Your instructions
Exactly reproduce the entries, dropping any pictures from your copy.

Provided data Start Marker

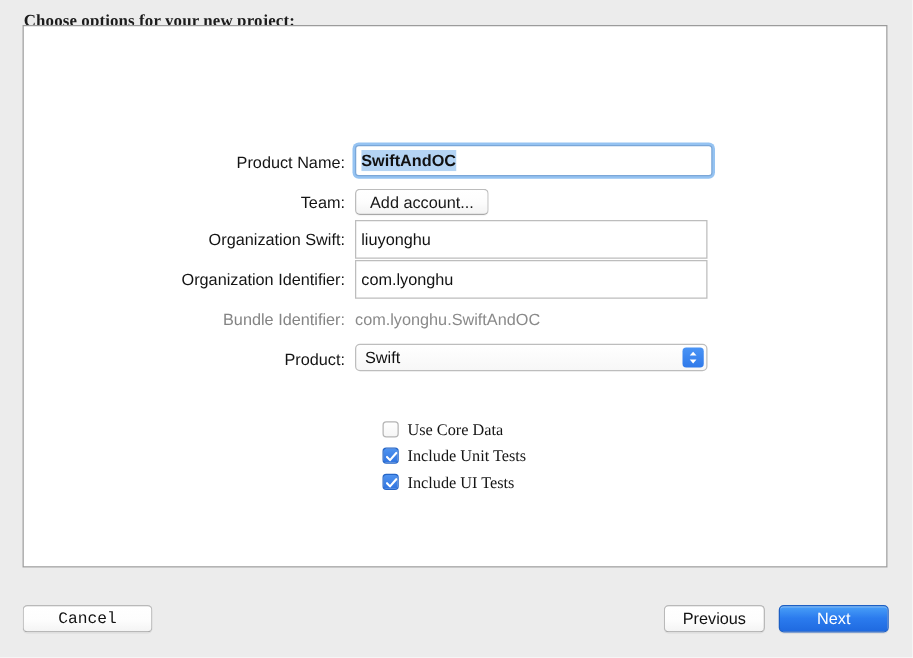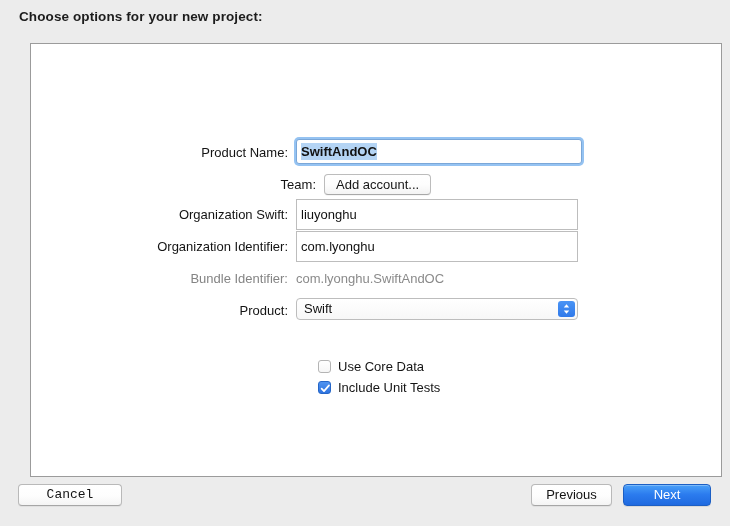--- a/index.html
+++ b/index.html
@@ -27,6 +27,7 @@
     font-weight: 700;
     color: #1c1c1c;
     letter-spacing: 0.1px;
+    font-family: Liberation Serif, serif;
   }
 
   

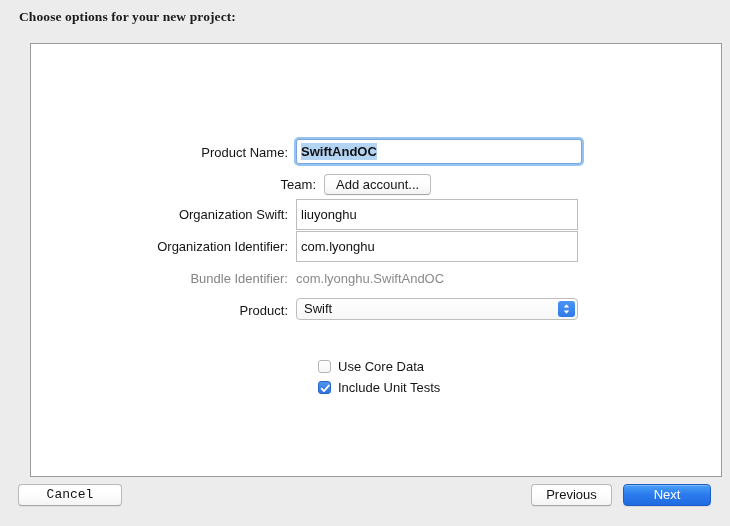--- a/index.html
+++ b/index.html
@@ -34,13 +34,12 @@
   .panel {
     position: absolute;
     left: 18px;
-    top: 43px;
+    top: 20px;
     width: 692px;
     height: 434px;
     background: #ffffff;
     border: 1px solid #9b9b9b;
     box-sizing: border-box;
-    margin-left: 12px;
   }
 
   

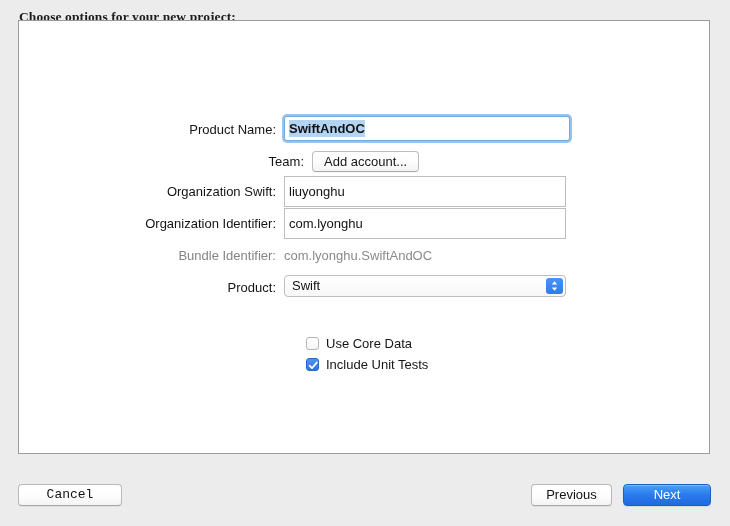--- a/index.html
+++ b/index.html
@@ -55,7 +55,7 @@
     height: 23px;
     margin-bottom: 9px;
   }
-  .row.tight { margin-bottom: 7px; padding-left: 28px; }
+  .row.tight { margin-bottom: 7px; }
   .label {
     width: 265px;
     text-align: right;

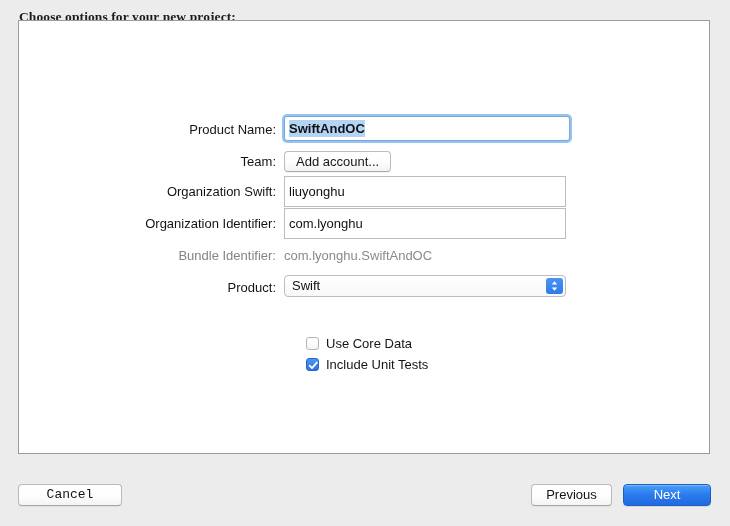--- a/index.html
+++ b/index.html
@@ -177,6 +177,7 @@
     position: absolute;
     left: 287px;
     top: 313px;
+    font-family: Liberation Serif, serif;
   }
   .checkrow {
     display: flex;

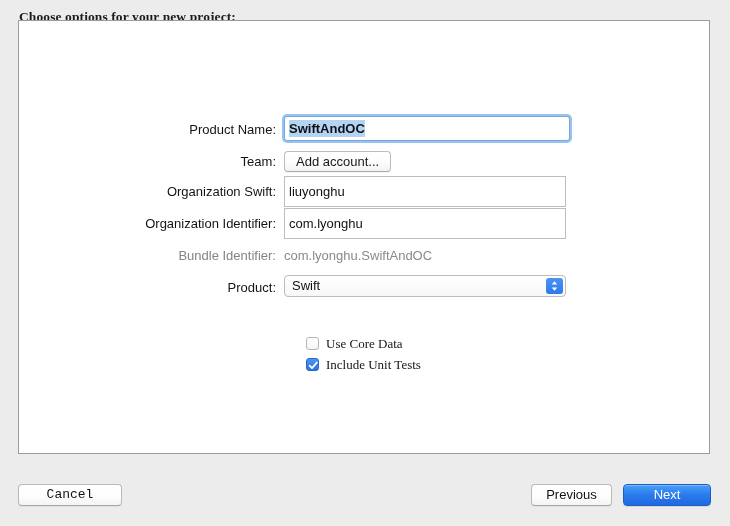--- a/index.html
+++ b/index.html
@@ -315,6 +315,14 @@
       <span class="checklabel">Include Unit Tests</span>
     </div>
 
+    <div class="checkrow">
+      <span class="cbox on">
+        <svg width="11" height="11" viewBox="0 0 11 11" aria-hidden="true">
+          <path d="M1.6 5.6 L4.0 8.1 L9.0 2.4" stroke="#ffffff" stroke-width="1.7" fill="none" stroke-linecap="round" stroke-linejoin="round"></path>
+        </svg>
+      </span>
+      <span class="checklabel">Include UI Tests</span>
+    </div>
 
   </div>
 

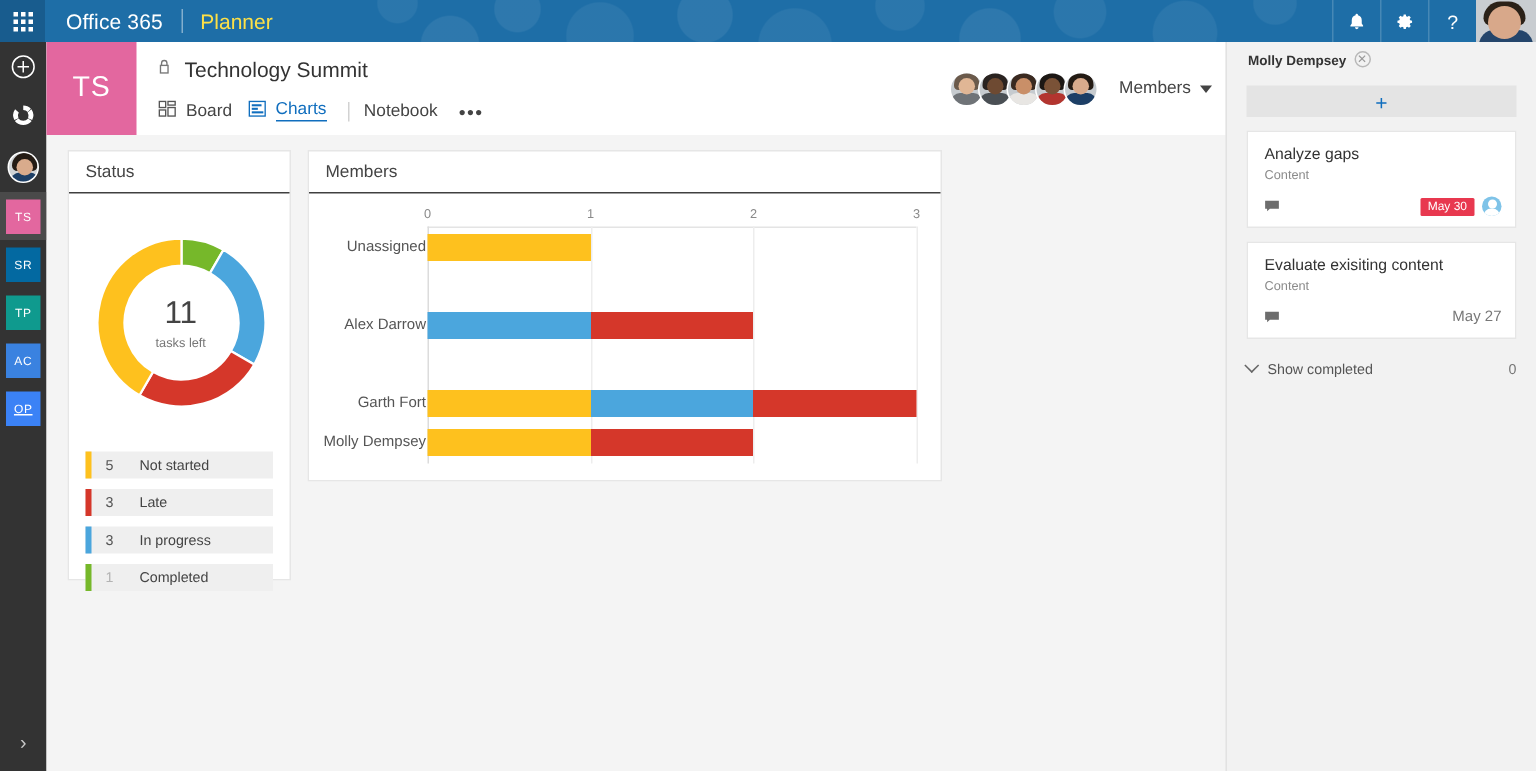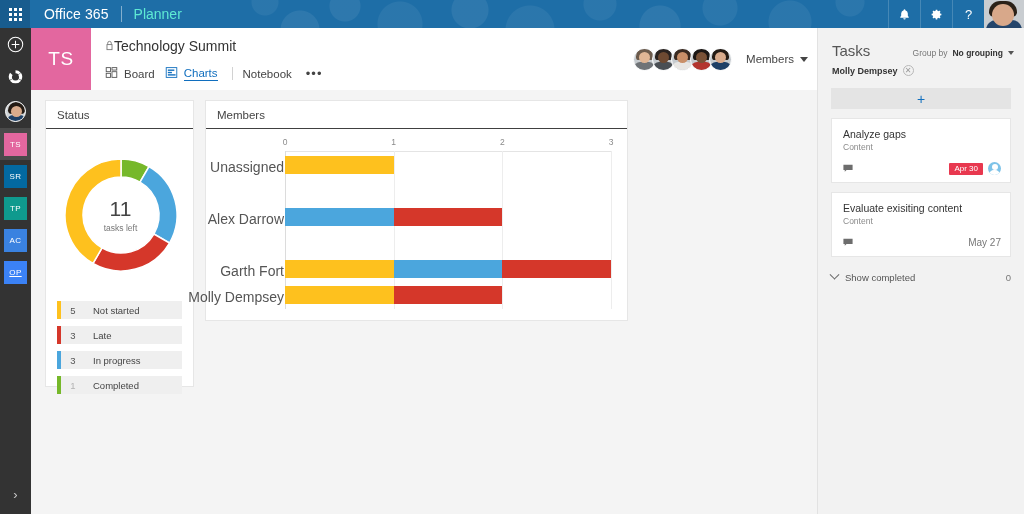--- a/index.html
+++ b/index.html
@@ -53,7 +53,7 @@
     margin: 0 12px; position: relative; z-index: 2;
   }
   .app-title {
-    color: #5eead4; font-size: 14px; position: relative; z-index: 2;
+    color: #fde047; font-size: 14px; position: relative; z-index: 2;
   }
   .suite-right {
     margin-left: auto; display: flex; align-items: stretch;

Provided data End Marker

Written answer
--- a/index.html
+++ b/index.html
@@ -27,6 +27,7 @@
     font-weight: 700;
     color: #1c1c1c;
     letter-spacing: 0.1px;
+    font-family: Liberation Serif, serif;
   }
 
   

--- a/index.html
+++ b/index.html
@@ -34,13 +34,12 @@
   .panel {
     position: absolute;
     left: 18px;
-    top: 43px;
+    top: 20px;
     width: 692px;
     height: 434px;
     background: #ffffff;
     border: 1px solid #9b9b9b;
     box-sizing: border-box;
-    margin-left: 12px;
   }
 
   

--- a/index.html
+++ b/index.html
@@ -55,7 +55,7 @@
     height: 23px;
     margin-bottom: 9px;
   }
-  .row.tight { margin-bottom: 7px; padding-left: 28px; }
+  .row.tight { margin-bottom: 7px; }
   .label {
     width: 265px;
     text-align: right;

--- a/index.html
+++ b/index.html
@@ -177,6 +177,7 @@
     position: absolute;
     left: 287px;
     top: 313px;
+    font-family: Liberation Serif, serif;
   }
   .checkrow {
     display: flex;

--- a/index.html
+++ b/index.html
@@ -315,6 +315,14 @@
       <span class="checklabel">Include Unit Tests</span>
     </div>
 
+    <div class="checkrow">
+      <span class="cbox on">
+        <svg width="11" height="11" viewBox="0 0 11 11" aria-hidden="true">
+          <path d="M1.6 5.6 L4.0 8.1 L9.0 2.4" stroke="#ffffff" stroke-width="1.7" fill="none" stroke-linecap="round" stroke-linejoin="round"></path>
+        </svg>
+      </span>
+      <span class="checklabel">Include UI Tests</span>
+    </div>
 
   </div>
 

--- a/index.html
+++ b/index.html
@@ -53,7 +53,7 @@
     margin: 0 12px; position: relative; z-index: 2;
   }
   .app-title {
-    color: #5eead4; font-size: 14px; position: relative; z-index: 2;
+    color: #fde047; font-size: 14px; position: relative; z-index: 2;
   }
   .suite-right {
     margin-left: auto; display: flex; align-items: stretch;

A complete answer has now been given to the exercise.